Upon returning home, I set to work. I have been fussing for the past three days over how to add pond insects to the turtle FO. I first tried making appliques on a scrap of fabric with the intention of fusing them to the background. That technique didn’t seem to work well. It didn’t give me the transparency I wanted for the wings and it didn’t give a life-like look.

But then I stumbled upon Lola Jenkins, a self-taught fiber artist who specializes in thread painting.

https://www.lolasdesignerquilts.net/craftsy-class

This bold, fearless quilter takes a black sharpie marker to her quilt, creating permanent stitch lines. She then stitches over these lines with black thread. In her Craftsy class, she likes to say, “If you are like me, go for it!”

So I did. Not with a marker, but a pencil. I drew the insects, then free motion quilted all of the pencil lines. Here are the inspiration photos (taken by Bill) and the resulting free motion quilted images.

I used embroidery floss to fill in the bodies

Now my lovely turtle has a few companions. I’m happy with today’s additions and feel more confident about starting the next step – background quilting.
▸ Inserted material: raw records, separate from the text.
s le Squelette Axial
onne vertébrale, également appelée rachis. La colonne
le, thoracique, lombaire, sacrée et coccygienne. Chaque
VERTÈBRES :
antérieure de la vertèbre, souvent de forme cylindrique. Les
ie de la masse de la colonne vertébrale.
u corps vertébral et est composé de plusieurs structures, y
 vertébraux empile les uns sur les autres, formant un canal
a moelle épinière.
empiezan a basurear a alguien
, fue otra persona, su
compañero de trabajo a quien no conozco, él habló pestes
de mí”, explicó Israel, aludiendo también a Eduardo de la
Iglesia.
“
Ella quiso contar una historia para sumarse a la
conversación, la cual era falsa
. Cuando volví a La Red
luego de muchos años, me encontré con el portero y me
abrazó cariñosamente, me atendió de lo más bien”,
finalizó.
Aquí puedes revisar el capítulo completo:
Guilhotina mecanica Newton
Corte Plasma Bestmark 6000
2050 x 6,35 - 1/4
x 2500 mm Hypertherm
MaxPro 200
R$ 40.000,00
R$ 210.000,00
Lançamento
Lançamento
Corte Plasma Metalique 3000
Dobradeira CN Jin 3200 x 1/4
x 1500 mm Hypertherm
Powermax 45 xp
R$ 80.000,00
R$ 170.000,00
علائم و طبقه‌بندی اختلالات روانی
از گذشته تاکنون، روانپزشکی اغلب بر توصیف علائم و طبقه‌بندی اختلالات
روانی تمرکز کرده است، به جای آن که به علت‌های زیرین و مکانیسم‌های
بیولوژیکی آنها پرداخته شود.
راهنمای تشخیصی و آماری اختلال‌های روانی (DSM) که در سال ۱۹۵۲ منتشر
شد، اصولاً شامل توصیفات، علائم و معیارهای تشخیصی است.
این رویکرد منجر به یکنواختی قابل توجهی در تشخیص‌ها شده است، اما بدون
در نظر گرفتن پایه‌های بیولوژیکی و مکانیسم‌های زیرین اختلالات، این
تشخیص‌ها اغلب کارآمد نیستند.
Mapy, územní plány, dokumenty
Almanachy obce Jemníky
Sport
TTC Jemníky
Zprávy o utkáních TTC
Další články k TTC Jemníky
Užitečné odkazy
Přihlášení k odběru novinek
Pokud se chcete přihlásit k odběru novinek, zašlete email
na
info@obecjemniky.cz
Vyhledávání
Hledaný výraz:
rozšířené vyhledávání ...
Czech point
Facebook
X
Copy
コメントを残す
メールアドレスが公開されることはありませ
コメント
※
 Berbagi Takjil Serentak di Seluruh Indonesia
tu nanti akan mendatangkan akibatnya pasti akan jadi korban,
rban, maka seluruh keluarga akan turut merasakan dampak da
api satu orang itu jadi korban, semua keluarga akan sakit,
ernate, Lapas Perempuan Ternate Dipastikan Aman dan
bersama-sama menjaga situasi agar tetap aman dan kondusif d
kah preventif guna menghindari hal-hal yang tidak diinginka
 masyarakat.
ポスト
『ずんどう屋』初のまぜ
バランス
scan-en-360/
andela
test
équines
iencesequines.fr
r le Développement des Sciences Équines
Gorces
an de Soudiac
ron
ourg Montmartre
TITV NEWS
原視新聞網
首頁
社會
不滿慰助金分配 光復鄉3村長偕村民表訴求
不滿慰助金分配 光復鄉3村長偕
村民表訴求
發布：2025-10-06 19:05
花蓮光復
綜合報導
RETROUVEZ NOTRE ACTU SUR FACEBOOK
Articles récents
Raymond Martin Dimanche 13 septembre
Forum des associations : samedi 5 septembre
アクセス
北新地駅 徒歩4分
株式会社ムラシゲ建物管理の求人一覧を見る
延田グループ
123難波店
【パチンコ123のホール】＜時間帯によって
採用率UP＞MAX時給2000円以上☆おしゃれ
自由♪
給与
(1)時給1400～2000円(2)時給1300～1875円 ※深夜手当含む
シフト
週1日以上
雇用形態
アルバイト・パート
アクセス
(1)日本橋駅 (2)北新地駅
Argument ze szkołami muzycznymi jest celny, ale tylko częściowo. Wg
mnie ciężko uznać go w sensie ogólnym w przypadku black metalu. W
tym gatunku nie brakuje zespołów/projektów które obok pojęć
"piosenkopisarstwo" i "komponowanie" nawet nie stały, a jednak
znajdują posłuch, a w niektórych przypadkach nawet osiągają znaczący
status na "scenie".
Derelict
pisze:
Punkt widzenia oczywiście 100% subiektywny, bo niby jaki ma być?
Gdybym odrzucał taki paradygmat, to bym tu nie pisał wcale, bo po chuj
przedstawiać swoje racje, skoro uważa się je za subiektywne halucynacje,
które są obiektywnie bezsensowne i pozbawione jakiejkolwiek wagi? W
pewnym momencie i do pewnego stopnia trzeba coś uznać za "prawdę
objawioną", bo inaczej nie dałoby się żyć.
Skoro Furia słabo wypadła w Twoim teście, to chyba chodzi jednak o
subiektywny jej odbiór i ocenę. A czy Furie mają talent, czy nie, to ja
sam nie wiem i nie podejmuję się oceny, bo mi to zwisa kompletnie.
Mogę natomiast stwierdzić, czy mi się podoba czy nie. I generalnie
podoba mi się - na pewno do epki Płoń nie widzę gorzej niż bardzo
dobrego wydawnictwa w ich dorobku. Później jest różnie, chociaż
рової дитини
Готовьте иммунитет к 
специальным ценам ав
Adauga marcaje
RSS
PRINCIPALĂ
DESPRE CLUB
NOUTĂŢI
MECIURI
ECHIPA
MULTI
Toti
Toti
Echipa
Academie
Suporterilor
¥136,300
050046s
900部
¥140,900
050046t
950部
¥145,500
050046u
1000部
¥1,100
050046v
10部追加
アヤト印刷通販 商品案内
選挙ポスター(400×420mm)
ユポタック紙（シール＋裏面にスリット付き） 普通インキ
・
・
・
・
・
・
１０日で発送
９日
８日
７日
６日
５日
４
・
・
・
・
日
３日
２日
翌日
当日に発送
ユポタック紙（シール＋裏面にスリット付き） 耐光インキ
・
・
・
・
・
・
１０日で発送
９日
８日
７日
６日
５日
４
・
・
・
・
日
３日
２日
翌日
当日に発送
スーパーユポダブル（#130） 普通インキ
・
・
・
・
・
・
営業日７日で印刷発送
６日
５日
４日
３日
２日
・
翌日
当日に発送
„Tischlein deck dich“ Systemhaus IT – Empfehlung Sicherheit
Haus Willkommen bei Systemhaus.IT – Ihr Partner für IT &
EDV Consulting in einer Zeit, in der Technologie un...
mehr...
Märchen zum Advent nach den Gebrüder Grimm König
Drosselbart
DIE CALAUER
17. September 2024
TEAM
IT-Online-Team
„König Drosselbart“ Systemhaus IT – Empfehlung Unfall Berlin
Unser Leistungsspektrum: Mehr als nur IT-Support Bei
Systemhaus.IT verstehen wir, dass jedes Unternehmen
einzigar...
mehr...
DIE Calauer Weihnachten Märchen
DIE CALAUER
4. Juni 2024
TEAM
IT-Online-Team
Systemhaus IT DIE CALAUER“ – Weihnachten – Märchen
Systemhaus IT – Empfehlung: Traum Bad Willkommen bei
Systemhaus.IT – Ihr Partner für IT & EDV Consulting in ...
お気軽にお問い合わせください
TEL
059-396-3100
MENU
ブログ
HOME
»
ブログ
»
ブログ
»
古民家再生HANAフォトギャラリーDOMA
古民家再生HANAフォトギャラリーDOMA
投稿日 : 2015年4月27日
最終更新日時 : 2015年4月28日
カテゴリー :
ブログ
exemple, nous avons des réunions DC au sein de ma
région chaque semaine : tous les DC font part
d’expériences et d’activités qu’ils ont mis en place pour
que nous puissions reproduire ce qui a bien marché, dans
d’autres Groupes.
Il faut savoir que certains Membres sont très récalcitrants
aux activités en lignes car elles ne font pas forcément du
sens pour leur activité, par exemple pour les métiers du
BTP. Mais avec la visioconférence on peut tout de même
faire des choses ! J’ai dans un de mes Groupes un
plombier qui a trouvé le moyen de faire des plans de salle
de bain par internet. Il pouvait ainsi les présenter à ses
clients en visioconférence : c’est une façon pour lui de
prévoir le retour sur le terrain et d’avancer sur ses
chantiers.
Posted in hand embroidery, painting

Hydrangea in my Rearview Mirror

Before I say farewell to my study of the oakleaf hydrangea plant, I want to share the little study I made of the blooms. Above is a reference photo for the plant. The “flowers” open pure white, changing over times into shades of rose, rust and green. I say flowers in quotes, because the part of plant that most people identify as a flower – it has petals, after all – is really a bract, or sterile flower. The real flowers are in the tight little buds that you see at the top of the panicle. Here is a specimen, much dried up, that I took from my hydrangea.

Interestingly, there are some bracts with four petals and some with five. I did a drawing in colored pencil before I started making the fiber object, which depicts the rusty pink color of late summer.

My first thought was to make corner blocks for my quilt with images of the flower panicles. But after I had assembled the quilt and laid out the border, I decided corner blocks would not improve the quilt at all and might even detract from the focus. By then I had already started a sample block.

It is a sweet little object, just 4 by 4 inches. Made with hand painted cotton, block printed and embroidered. Perhaps I can use it in another project.

Posted in Uncategorized

Easy Peasy Tassel Necklace

I’m back to the Daily Fiber blog, after a pretty long vacation trip. The fatigue of the trip has sapped my creative energy. So I thought it would be best to make an easy fiber object on my first day back.

This little necklace showed up in a women’s clothing catalog I paged through recently. It’s very fetching, but to me, not a good value at $70.00. I’d like to try my hand at my own version.

To make the tassels, you will need one skein of embroidery floss for each tassel, some jewelry jump rings, a few beads, lobster claw fasteners, thread cutters, tapestry needle, and glue.

Here are the first six tassels completed.
  1. With the paper sleeves still on the floss skein, slip a jump ring to the skein’s center, or tie the skein tightly in the middle with a piece of floss. Slip off the paper sleeves.
  2. Fold the skein in half, holding the ring or floss tie at the top. With another piece of floss about 12 inches long (matching or contrasting,) make wraps around the top of the tassel, working down the tassel about an inch or as desired. Tie the two ends together with double overhand knot.
  3. You can hide the knot by threading the ends on a tapestry needle, then push the needle up through the wraps coming out of the top of the tassel. Do this one end at a time.

At this point, you can finish off the tassel by attaching a lobster claw clasp to the ring, or if you used a floss tie instead tie the ends to the clasp. A drop of glue on the knot will keep it from coming loose. Cut the excess thread away. If you want to add beads, they can be threaded on the ties before you attach the clasp.

Trim tassel ends to length desired and you’re done! Here is my finished necklace. I spent less than $10, including the chain.

For this necklace, I made an additional couple of tassels out of yarn.

What a coincidence! This necklace goes very well with my new shirt!